WHERE IS THE LOVE?
By Daniel Ikard From Nationofcowards
Wednesday, November 11, 2009.
The morning after the Democrats were trounced in two significant gubernatorial races in New Jersey and Virginia, Tom Joyner remarked on “The Tom Joyner Morning Show” that a large part of the blame rested squarely on Barack Obama’s shoulders. The Democrats lost, Joyner argued pointedly, because black people stayed home.
And they stayed home because Barack Obama has basically ignored them since he’s become president. Noting sardonically that Obama was “around all the time” on the show during his historic run to the presidency but had yet to appear on his show after being elected, Joyner issued a warning to Obama. If he expected to get elected again in 2012, he’d better not forget about black America.
When Joyner went to the phone lines, allowing his listeners to weight in on the topic, he was roundly lampooned. Recalling the heat that Tavis Smiley—a longtime commentator on Joyner’s show—took from the black community after admonishing then Democrat candidate Obama for failing to address black social concerns in his political agenda, Joyner found himself in the proverbial hot seat. One caller went so far as to label Joyner an “Uncle Tom” for his criticism of the president. The message that was coming across the lines was loud and clear. Criticizing Barack Obama—especially if you are black—is off-limits. Politics be damned.
The salient problem with this posture is that it confuses strategic political agitation with betraying the African American community’s best socioeconomic interest.
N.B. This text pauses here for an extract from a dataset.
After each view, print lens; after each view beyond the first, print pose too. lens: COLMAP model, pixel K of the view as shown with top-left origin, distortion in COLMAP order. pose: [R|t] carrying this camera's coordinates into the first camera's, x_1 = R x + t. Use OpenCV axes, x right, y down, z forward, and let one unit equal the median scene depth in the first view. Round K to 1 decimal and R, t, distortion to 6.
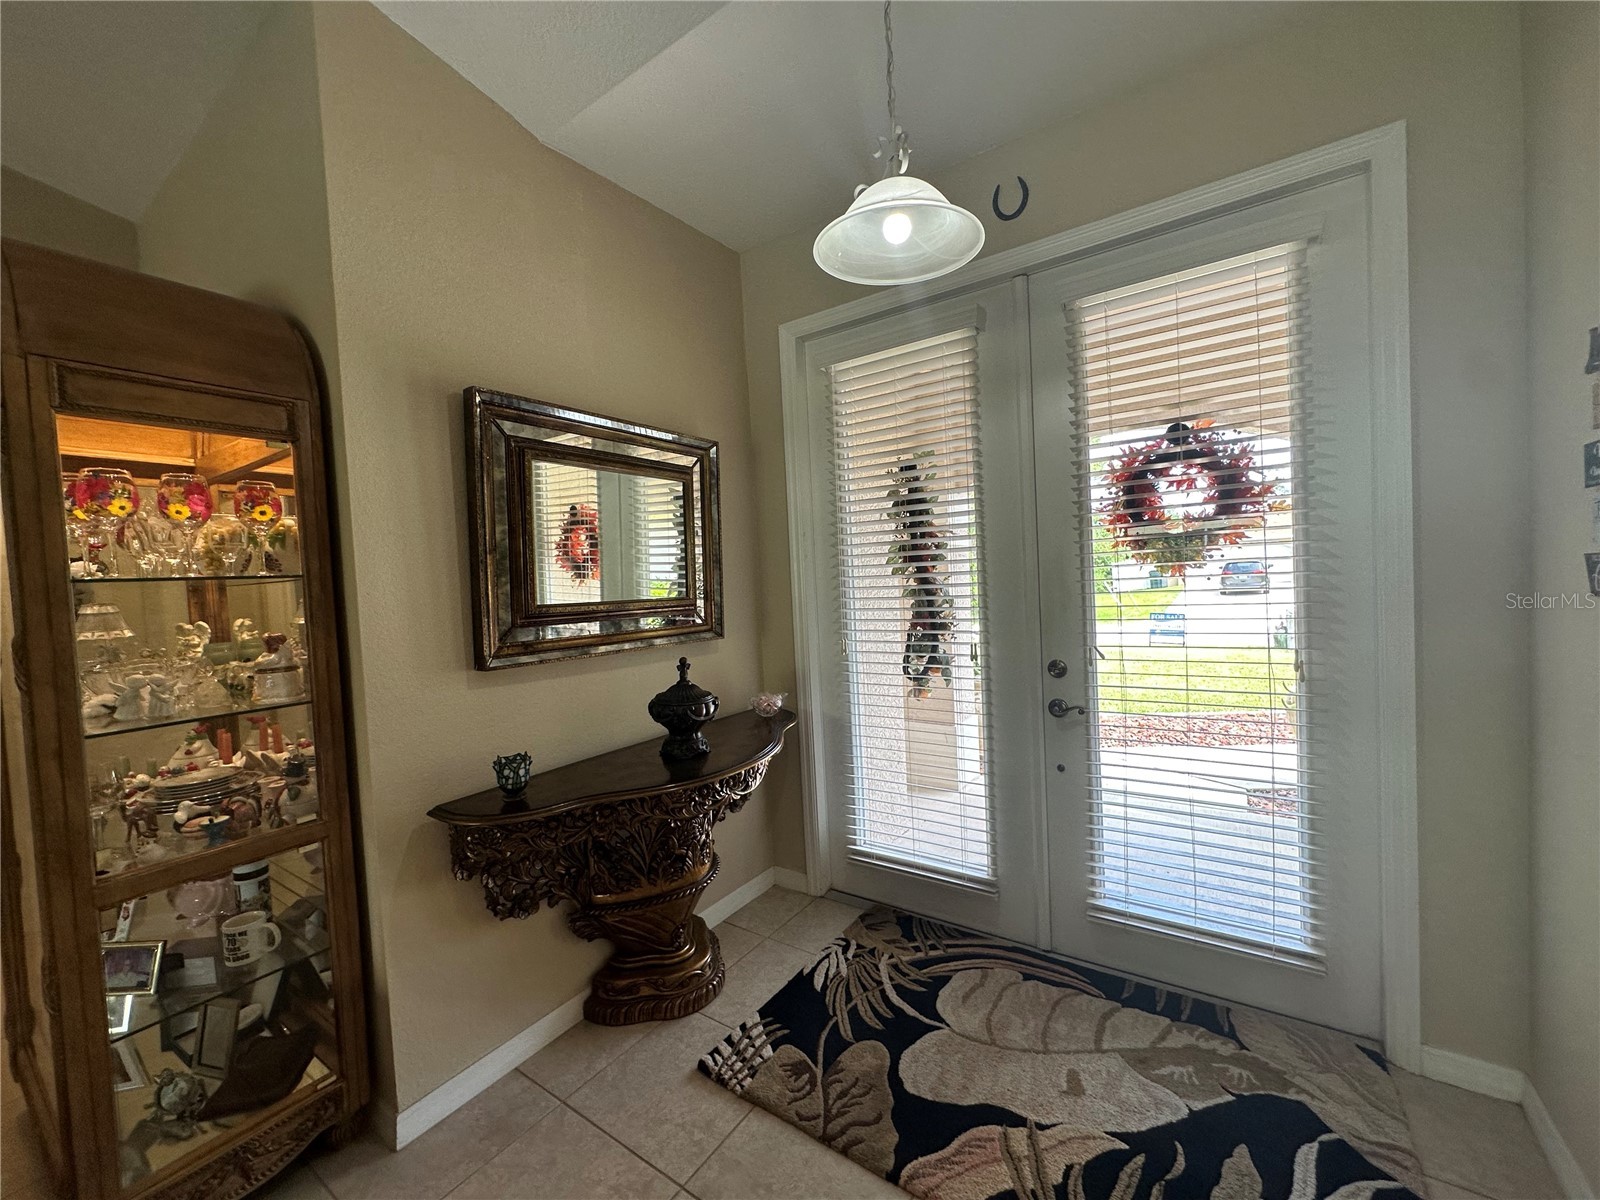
lens RADIAL K [[638.4, 0, 798.3], [0, 638.4, 600.5], [0, 0, 1]] dist [-0.004663, 0.001121]
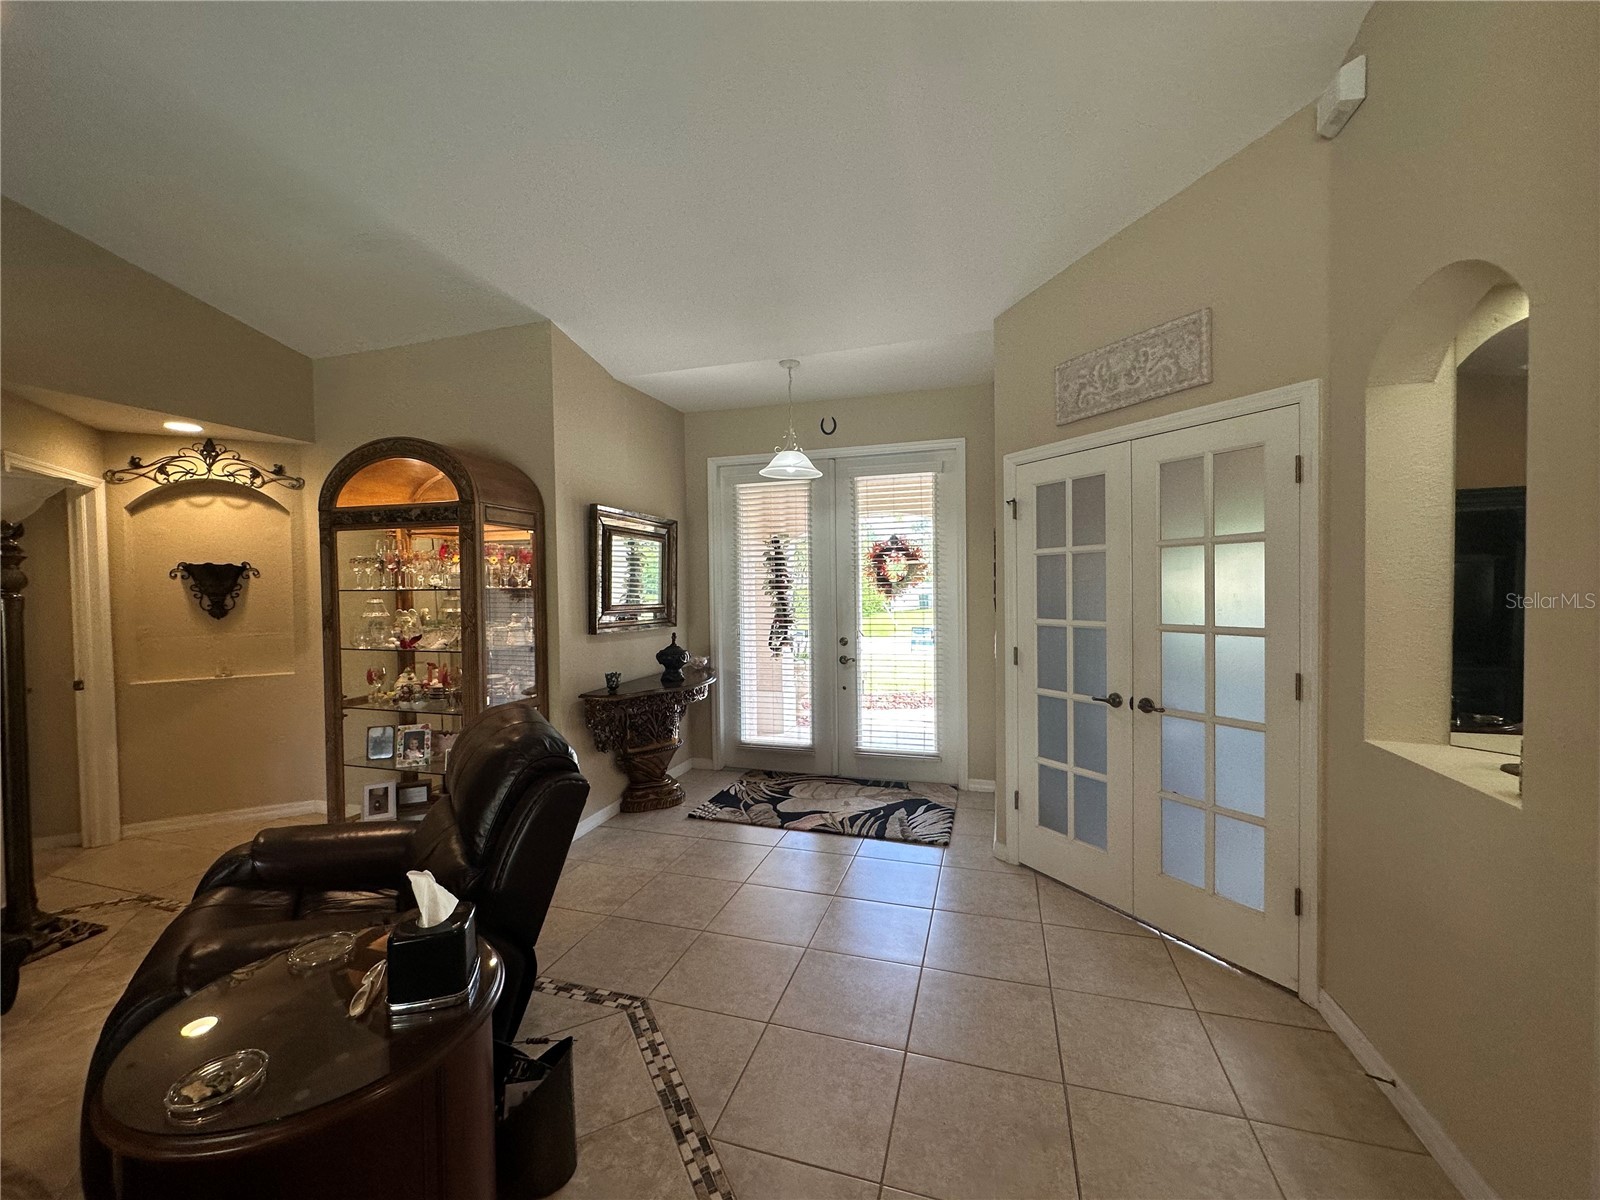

It is not, in fact, a contradiction for one to be both proud of Barack Obama’s accomplishments from a cultural perspective and fiercely demanding of him on a political front. Maintaining such a posture is not only healthy for the democratic process, but necessary if one expects the black community’s concerns to get aired and taken seriously in the public domain. The uncontested king of the sound bite Al Sharpton put it best on Joyner’s show when he quipped, “We elected a president not a Messiah.”
Unlike Joyner, however, Sharpton hoisted the blame for the gubernatorial losses onto the black community, arguing that blacks at the grassroots level need to become more active in the political process—namely, by supporting the president’s initiatives such as healthcare—if they expect their circumstances on the ground to change. And, perhaps on some level Sharpton and Joyner are both right. However it shakes out, the cold, hard truth is that the black community is in serious trouble economically and socially and nobody seems to notice.
In their recent op-ed article, “The Destruction of the Black Middle Class,” acclaimed writer-activist Barbara Ehrenreich and inequality researcher-activist Dedrick Muhammad sound the alarm about the downward socioeconomic spiral of black middle class. Debunking the widely held notion that the socioeconomic circumstances for the black middle class are steadily improving over time, Ehrenreich and Muhammad point to a study by Demos and the Institute for Assets and Social Policy that reveals that at the start of our current recession—which officially began in December, 2007—“33 percent of the black middle class was already in danger of falling out the middle class.”
They write that for the black middle class the recession actually began in 2000. Between 2000 and 2007, “black employment decreased by 2.4 percent and incomes declined by 2.9 percent.” During this stretch, “one third of black children lived in poverty and black employment—even among college graduates—consistently ran at about twice the level of white unemployment.”
The major headline a few days ago was that the national unemployment rate had tipped over the 10% mark. Quiet as its kept, the black unemployment rate at the beginning of the recession was already around 15% and will, in all likelihood, eclipse the 20% mark before the year is done. Moreover, the income gap between African Americans and whites is widening rather than narrowing.
Suffice it to say that Africans Americans across class lines have very little reason to have hope at the moment. Not only should Tom Joyner be speaking up and out, but the black community should be backing him up rather than shouting him down. Insofar as Washington politics go, the squeaky wheel of mass public agitation gets the grease of media coverage and political attention.
“Silence,” however, as House Majority Whip James Clyburn warns us, “is consent.” While the symbolic capital of having a black family in the White House and a black man at the helm of the presidency fills many of us with hope for our future, the reality is that hope won’t explode structural inequalities, end poverty, secure jobs in the black community, improve our educational system, or pay our bills. “When you pray,” goes the ancient African proverb, “Move your feet.”
David Ikard is an assistant professor of African American Literature at Florida State University. His research interests include black gender studies, cultural criticism, hip hop culture, and post-racial politics. His book, Breaking the Silence: Toward A Black Male Feminist Criticism (2007), considers the role of black men in black feminist politics via the lens of African American Literature and theory.